◆ PROBLEM DESCRIPTION: Retype the lines of the data starting at the one containing "Товар добавлен в корзину!" and ending at the one containing "CHCI PRODAT", with both of those lines included.

Collection entries:
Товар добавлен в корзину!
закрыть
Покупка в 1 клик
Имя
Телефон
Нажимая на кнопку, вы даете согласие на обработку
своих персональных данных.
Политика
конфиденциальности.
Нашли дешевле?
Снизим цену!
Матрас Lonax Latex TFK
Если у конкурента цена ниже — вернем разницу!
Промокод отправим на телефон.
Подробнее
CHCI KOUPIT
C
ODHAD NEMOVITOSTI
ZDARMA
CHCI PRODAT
==
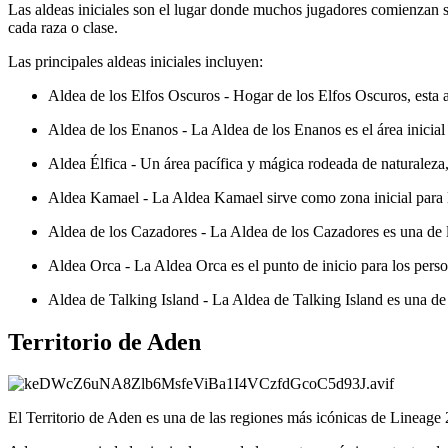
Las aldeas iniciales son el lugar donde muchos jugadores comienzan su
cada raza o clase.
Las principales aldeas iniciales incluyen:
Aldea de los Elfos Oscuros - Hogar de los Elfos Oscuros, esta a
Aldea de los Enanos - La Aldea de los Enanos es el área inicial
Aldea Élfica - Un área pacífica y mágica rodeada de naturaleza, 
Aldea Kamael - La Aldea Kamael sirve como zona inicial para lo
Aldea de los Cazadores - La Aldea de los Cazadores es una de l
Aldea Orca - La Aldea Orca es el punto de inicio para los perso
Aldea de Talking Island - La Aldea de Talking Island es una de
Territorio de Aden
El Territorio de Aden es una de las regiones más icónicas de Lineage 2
==
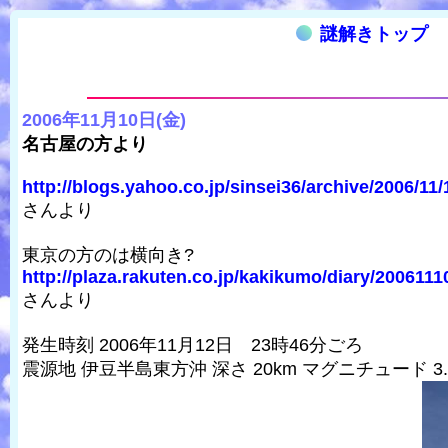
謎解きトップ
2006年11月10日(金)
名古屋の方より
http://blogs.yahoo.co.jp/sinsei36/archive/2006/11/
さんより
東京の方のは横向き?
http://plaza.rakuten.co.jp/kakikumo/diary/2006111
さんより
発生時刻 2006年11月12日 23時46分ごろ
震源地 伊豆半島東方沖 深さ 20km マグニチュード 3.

◆ RESPONSE:
Товар добавлен в корзину!
закрыть
Покупка в 1 клик
Имя
Телефон
Нажимая на кнопку, вы даете согласие на обработку
своих персональных данных.
Политика
конфиденциальности.
Нашли дешевле?
Снизим цену!
Матрас Lonax Latex TFK
Если у конкурента цена ниже — вернем разницу!
Промокод отправим на телефон.
Подробнее
CHCI KOUPIT
C
ODHAD NEMOVITOSTI
ZDARMA
CHCI PRODAT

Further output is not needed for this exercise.